A 2017 study from the University of Nebraska asked volunteers to identify with the role of kinkeeper. Ninety-one percent of those who applied were women. Kinkeeper, a family-life management app, is used by women at a ratio of three to one, according to internal data provided by Jill Micha, the company’s founder. “I think women have carried that burden for generations because we think a lot of things matter,” Micha reflects. “Sometimes they really matter and sometimes they don’t, but we’ve made caring for others’ needs a priority, making it a cultural and multigenerational norm. That makes women feel both valued and exhausted.” The data seems to support her point: 68% of mothers say they suffer from parental burnout, compared with 48% of men.

Play the role of kinkeeper It requires an emotional and time-consuming effort that not everyone is willing to make. But it brings a clear and collective benefit. Research suggests that the quality of family ties has a huge impact on health, happiness and even longevity. “The inequality in this is that it is a benefit enjoyed by many and it is only women who are responsible for producing it,” explains Belén Alfonso, a psychologist specialising in gender studies.

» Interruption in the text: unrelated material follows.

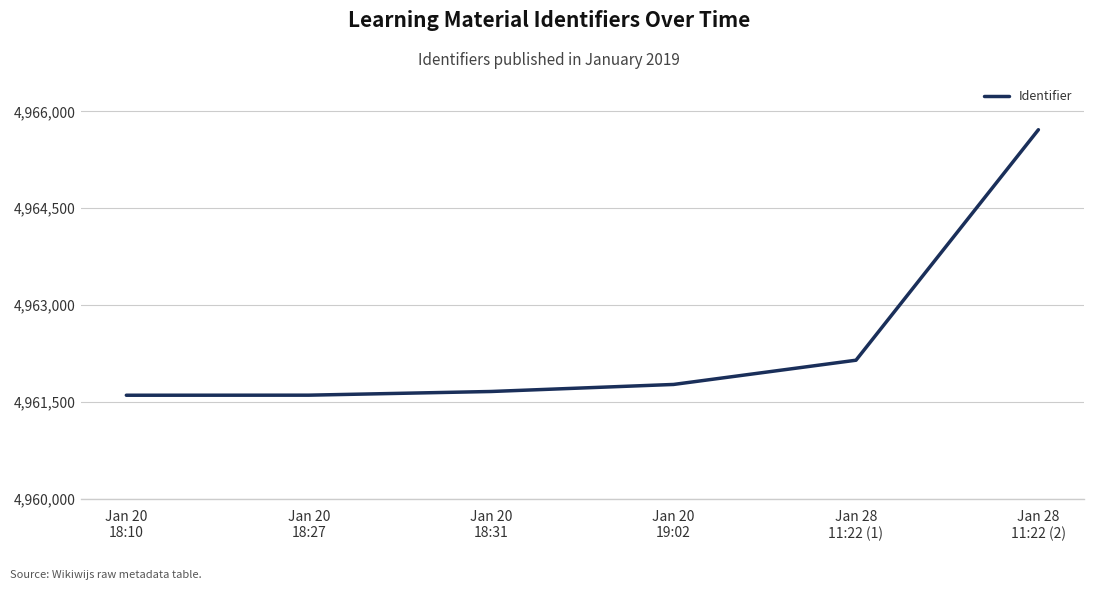

What is the maximum value shown in the chart?

4965715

“I don’t know to what extent families are solid entities that remain united over time or if this union depends on specific people who exercise this role in a more or less chosen or imposed way,” reflects Alfonso. “But it is clear that keeping relationships healthy requires emotional work.” This work, the psychologist points out, has been made invisible for years. That is why it is important to find a name for it and study its impact. “The concept of kinkeeper comes to shed light on the existence of this work and on the fact that it is carried out, for the most part, by the women of the family. And here there is a great expression of inequality.”

The concept of the traditional nuclear family, understood as a heterosexual couple with shared biological children, has evolved, explains Alfonso. It has lost its hegemony. “For a long time in the social sciences when we talk about family We refer to the multiple forms that a family system can take in which affections, traditions circulate and socialization roles are fulfilled. But in all these diverse families there is a common point, the figure of the kinkeeper It is essential to keep them together.

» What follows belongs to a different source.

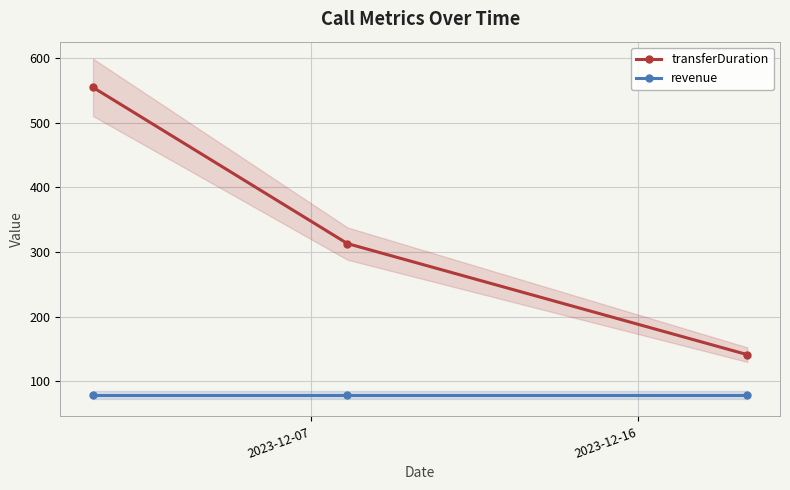

What is the maximum value for revenue?

78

In recent years, there has been a lot of talk about the chosen family. But in modern societies, maintaining ties with one’s biological family beyond the age of 18 is also a choice. Extended families are chosen to the extent that those ties can be broken or strengthened. With increasing diversity in age structure, composition and forms within families, it is more important than ever to explore the glue that binds a group of people together across time, distance and divorce. American sociologists call it skincarebut in the end it is something as simple and concrete as when your mother calls you to ask how you are and asks you to come home for lunch on Sunday.